Saiu em plena chuva, e pegou algo no porta malas...
-Vem logo! Não demora, que a morte não espera!
- O que? Morte?- A menina saiu do carro, e olhou para ele com os olhos alerta.- Aonde estamos!?
Uma lágrima escorreu-lhe pelo rosto, e se virou para trás.
Lá estava a Igreja dos Ossos. “Porque estamos aqui!?” Ela gritou, e o som retumbante de um trovão seguiu o grito da jovem, que viu o movimento das mãos do homem.
-Bons sonhos, anjinho negro...
Ele levantou um machado.
Gritos...
E...
Sangue.
Um carro apressado, um machado ensangüentado, um cadáver jogado ao chão, sob as escadas da Igreja dos Ossos.
“Bons sonhos, anjinho negro...”
✞ ✞ ✞
Lúcifer estava calmo, sentado e sorrindo vendo seus súditos sofrerem.
“Nada como ser feliz com a infelicidade dos outros...”
Ele sempre se divertia, pois para ele, a morte, era a melhor coisa que podia acontecer. Principalmente quando era ele que ganhava os súditos.
-Senhor, temos um problema...- Um homem um tanto quanto deformado apareceu.
Um demônio...
Asas longas, de morcego, cobertas por couro. Olhos pequenos, miúdos, completamente negros... olhos negros...
-Fiz o serviço como o senhor mandou, mas...

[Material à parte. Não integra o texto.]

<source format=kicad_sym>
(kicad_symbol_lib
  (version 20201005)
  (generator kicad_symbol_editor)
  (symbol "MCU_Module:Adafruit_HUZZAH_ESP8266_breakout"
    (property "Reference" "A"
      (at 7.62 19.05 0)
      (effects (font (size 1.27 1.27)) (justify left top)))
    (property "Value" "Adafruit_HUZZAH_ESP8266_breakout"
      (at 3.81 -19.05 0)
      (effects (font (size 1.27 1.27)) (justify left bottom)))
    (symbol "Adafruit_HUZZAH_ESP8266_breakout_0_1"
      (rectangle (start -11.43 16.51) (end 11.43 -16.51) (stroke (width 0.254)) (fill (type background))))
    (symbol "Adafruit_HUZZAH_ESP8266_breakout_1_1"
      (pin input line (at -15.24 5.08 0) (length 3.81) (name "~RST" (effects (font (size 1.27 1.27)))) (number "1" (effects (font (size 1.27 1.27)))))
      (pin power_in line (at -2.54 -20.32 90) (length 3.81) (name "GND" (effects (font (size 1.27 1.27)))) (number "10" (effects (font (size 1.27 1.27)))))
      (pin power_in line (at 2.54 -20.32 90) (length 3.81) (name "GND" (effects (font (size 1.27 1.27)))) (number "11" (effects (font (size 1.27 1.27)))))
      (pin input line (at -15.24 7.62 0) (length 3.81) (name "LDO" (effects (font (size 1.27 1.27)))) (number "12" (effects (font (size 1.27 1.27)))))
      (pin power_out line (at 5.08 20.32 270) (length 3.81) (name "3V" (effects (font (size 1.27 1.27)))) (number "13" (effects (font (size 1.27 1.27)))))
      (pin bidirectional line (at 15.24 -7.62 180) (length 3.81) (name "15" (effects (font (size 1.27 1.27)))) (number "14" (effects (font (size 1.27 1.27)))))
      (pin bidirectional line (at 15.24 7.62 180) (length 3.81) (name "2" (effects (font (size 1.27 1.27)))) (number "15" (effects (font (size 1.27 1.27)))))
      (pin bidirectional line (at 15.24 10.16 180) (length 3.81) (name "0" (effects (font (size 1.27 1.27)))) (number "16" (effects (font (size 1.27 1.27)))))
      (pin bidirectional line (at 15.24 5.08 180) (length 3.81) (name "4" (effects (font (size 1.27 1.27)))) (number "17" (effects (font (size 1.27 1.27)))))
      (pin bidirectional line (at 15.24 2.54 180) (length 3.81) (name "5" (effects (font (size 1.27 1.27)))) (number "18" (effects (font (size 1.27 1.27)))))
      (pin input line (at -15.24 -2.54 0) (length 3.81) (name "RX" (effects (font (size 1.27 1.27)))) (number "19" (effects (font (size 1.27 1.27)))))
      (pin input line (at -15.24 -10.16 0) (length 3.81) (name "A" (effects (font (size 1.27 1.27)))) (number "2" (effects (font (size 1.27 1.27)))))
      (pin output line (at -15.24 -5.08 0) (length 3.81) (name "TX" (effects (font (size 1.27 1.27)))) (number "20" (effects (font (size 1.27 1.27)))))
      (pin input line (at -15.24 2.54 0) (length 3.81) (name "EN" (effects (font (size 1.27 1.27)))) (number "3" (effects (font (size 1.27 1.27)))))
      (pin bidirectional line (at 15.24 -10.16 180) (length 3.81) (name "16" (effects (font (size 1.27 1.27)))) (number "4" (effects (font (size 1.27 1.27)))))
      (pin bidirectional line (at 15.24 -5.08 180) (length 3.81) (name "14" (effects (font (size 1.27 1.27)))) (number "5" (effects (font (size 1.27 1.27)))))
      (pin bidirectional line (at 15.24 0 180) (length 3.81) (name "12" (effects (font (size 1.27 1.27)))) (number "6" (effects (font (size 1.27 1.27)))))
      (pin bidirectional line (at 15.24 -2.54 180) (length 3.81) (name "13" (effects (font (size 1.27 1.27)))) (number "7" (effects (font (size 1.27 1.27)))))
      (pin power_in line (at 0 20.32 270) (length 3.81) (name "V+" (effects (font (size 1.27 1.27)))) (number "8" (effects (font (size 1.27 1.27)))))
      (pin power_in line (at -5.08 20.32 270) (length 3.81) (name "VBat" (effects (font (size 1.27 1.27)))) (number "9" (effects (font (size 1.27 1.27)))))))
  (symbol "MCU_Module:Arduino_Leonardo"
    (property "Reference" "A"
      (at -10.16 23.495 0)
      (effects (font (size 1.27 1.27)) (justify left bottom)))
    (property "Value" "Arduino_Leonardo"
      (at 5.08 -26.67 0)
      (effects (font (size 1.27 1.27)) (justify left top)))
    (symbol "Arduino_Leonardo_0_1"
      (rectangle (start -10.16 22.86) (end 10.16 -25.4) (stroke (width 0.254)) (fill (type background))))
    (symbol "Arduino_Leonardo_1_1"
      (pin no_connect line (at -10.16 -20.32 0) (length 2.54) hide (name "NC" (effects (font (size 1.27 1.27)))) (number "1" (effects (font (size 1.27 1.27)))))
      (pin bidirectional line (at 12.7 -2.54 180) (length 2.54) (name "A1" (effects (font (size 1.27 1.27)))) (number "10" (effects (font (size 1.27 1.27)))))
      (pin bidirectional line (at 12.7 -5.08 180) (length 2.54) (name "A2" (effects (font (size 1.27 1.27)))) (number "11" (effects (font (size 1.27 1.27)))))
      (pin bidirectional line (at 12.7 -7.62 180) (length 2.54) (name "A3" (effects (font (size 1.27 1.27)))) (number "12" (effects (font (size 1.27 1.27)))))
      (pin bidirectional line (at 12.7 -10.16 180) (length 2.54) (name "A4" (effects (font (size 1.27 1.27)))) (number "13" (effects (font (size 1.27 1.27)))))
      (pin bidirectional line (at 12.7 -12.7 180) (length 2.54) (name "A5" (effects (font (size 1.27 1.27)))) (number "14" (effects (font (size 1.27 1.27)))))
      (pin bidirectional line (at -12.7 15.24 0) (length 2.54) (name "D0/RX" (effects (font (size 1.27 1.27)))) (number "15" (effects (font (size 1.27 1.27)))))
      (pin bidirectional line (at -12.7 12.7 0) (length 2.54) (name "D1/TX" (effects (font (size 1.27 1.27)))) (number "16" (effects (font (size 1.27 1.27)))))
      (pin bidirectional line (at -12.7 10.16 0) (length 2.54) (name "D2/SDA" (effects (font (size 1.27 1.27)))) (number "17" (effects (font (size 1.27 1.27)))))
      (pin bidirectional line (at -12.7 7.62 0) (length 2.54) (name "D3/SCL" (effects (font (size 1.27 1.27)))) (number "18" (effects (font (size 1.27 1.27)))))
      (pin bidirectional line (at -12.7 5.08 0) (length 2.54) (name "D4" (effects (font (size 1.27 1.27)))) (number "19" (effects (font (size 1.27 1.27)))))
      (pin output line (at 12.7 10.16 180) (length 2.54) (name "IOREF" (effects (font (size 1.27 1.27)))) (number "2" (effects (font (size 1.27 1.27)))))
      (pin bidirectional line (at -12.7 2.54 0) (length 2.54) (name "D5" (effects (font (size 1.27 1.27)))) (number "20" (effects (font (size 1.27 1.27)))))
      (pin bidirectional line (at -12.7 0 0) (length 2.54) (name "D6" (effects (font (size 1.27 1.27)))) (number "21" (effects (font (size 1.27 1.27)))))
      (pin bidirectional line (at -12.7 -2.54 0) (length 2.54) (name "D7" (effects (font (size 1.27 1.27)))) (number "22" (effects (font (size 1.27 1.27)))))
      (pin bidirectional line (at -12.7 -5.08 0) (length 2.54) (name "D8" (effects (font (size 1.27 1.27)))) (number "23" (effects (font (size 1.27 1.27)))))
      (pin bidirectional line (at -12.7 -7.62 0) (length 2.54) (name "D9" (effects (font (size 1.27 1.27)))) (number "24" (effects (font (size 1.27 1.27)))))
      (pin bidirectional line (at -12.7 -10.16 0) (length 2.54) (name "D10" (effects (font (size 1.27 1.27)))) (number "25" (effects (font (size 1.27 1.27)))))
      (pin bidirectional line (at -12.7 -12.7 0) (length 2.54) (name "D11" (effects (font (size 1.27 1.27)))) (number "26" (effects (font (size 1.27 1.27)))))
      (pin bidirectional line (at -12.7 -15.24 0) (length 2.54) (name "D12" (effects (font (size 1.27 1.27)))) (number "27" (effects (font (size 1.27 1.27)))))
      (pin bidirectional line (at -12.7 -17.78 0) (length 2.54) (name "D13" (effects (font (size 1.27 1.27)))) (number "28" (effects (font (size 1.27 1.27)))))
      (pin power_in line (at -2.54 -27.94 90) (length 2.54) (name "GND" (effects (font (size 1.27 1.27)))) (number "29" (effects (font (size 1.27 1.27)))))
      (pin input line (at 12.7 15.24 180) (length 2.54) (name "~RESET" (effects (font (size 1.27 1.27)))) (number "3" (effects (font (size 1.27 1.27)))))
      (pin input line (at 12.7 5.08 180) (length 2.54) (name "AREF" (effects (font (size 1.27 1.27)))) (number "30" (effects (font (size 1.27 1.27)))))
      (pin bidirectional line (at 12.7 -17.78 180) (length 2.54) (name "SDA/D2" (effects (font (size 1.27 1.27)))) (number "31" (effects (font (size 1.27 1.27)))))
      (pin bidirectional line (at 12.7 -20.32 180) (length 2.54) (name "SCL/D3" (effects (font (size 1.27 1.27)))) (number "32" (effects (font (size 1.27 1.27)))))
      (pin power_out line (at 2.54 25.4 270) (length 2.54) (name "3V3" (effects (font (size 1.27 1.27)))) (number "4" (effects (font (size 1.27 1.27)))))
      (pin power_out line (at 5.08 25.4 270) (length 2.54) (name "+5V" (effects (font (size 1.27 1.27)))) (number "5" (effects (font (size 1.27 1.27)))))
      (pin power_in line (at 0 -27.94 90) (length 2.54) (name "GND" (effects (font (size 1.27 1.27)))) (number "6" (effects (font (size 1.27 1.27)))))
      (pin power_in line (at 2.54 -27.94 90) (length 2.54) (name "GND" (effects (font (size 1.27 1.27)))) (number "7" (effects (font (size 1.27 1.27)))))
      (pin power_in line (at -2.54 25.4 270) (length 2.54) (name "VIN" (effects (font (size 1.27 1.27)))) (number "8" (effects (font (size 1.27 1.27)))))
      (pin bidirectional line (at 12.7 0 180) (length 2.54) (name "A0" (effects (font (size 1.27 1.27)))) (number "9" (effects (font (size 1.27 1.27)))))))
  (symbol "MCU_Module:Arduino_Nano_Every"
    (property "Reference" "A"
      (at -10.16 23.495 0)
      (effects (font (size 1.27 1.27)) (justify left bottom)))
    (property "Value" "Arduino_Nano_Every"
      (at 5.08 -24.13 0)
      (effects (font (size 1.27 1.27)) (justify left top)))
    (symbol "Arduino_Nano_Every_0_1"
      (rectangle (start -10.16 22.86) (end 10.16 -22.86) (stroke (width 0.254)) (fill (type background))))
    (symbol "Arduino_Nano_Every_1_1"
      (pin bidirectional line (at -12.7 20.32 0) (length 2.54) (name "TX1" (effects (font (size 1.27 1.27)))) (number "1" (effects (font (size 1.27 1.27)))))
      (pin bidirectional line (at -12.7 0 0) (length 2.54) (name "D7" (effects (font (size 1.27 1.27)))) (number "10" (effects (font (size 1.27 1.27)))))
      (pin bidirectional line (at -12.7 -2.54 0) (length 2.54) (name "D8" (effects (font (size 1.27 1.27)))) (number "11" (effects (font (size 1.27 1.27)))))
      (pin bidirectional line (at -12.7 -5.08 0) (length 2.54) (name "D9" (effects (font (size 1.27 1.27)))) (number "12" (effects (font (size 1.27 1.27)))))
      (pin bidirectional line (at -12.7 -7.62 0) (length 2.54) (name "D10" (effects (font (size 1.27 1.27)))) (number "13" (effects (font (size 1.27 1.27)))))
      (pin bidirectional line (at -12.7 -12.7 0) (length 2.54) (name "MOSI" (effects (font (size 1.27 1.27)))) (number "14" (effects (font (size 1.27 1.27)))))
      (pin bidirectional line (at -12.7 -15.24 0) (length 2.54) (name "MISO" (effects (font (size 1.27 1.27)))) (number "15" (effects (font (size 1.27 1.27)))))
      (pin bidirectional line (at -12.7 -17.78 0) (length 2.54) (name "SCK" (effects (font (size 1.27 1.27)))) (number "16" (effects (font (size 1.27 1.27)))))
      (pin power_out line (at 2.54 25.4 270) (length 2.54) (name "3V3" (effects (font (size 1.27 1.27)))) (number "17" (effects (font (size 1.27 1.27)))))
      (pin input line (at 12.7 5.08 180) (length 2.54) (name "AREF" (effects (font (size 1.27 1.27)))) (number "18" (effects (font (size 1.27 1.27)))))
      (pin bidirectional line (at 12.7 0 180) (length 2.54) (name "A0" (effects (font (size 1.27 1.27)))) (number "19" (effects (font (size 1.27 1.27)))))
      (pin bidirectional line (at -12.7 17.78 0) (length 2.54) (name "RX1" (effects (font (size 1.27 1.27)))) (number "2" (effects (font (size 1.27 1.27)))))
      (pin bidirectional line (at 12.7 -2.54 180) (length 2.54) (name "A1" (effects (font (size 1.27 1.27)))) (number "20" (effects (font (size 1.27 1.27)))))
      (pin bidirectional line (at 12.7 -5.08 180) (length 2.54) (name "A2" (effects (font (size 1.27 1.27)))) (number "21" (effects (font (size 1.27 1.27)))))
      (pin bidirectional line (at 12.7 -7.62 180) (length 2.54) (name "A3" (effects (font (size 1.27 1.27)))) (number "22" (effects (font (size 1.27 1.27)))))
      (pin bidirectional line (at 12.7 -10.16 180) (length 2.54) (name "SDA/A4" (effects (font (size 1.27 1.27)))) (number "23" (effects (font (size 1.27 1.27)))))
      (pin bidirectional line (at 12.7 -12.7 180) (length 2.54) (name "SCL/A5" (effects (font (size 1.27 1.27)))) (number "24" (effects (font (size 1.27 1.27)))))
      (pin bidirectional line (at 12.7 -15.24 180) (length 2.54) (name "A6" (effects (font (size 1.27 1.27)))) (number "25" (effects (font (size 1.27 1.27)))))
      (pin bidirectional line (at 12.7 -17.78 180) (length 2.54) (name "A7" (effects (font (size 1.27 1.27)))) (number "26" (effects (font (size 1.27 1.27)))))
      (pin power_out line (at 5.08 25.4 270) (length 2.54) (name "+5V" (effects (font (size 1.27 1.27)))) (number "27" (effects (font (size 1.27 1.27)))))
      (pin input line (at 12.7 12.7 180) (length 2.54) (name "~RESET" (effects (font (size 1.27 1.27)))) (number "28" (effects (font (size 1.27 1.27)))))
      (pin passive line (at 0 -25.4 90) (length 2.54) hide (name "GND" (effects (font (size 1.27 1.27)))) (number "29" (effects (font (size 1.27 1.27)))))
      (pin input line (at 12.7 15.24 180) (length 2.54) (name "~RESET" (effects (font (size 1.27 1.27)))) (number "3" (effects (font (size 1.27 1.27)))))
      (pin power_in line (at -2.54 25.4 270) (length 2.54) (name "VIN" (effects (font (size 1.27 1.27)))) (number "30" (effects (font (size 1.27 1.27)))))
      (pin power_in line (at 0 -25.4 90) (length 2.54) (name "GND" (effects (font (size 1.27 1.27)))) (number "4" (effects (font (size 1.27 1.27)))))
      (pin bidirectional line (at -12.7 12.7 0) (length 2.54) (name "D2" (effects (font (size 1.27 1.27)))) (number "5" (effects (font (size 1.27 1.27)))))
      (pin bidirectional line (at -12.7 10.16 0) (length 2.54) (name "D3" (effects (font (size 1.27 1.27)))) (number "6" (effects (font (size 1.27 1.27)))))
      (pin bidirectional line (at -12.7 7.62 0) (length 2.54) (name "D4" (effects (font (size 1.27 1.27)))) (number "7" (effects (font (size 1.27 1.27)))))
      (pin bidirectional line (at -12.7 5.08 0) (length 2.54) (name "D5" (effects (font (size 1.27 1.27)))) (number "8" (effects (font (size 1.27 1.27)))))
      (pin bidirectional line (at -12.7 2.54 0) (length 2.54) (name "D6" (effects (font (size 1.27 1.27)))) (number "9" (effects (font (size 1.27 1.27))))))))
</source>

-Mas?- Lúcifer fitou o demônio indignado- Mas o que? Não quero “mas”, você disse que iria trazer a menina!
-Ela fugiu, senhor!- O demônio se encolheu, a voz já estava ficando fina. Fina por um bom motivo...
- OQUE?- Lúcifer pulou da cadeira aonde estava sentado- Como?!- A voz grossa, já retumbante, enquanto calmo; assustadora e penetrante, enquanto bravo; horripilante e congelante, enquanto totalmente raivoso.
-A menina, ela... Acredita que... Ela... Hã...
O demônio sentia o coração, murcho e sem amor, batendo forte no peito. A voz falhava, e ele tentava se afastar o máximo possível de seu tenebroso chefe.
-Explique-se, verme! Que se não lhe tiro a alma que te poupei!- O diabo se levantou, e começou a andar ferozmente até o demônio.
Sua verdadeira forma apareceu.
As roupas de grife se rasgaram, asas enormes se abriram, espalhando tudo o que vinha atrás e aos lados. Dentes pontiagudos, todos eles, amarelados. Garras afiadas como facas pontiagudas, que só a um toque, cortava tudo com o que deparasse.
-A menina foi muito boa ,senhor! Muito boa na vida!
Lúcifer gritou.
-Quer dizer que foi com meu rival? Não! Eu a quero! Você sabe da capacidade dela! Conversamos muito sobre isso! Preciso dela em minhas mãos!
-Não senhor, D... Ele não ficou com ela!- O demônio se segurou para não dizer a palavra “Deus”, pois quando dita no inferno, o que se podia acontecer era ter a alma absorvida, ou no caso dos demônios o corpo queimado, pelas fiscais de Lúcifer... Sim, elas...
-Então, o que? Ressuscitou? Voltou ao mundo? O QUE? – Lúcifer fitou, com os olhos vermelhos, o demônio.
O rosto do diabo já estava tão perto da face do outro, que o demônio podia sentir o bafo do chefe.
-Ela se escondeu... Na caverna... O senhor sabe... Não podemos ir até lá... Foi... Abençoado!- O demônio olhou para Satanás com o olhar quase desafiador. Tentava encontrar um modo de não ter que procurar a menina...
Mas depois...
- Ah!- Um grito de agonia.
O demônio caiu ao chão, um líquido preto saia do tórax dele...
Lúcifer havia usado suas garras.
- Morra! E vá com ela! Procure-a!
O demônio fez uma careta angustiada, e então, se dissolveu em pó.
“Morto foi o demônio causador, pobre não será sua procura.”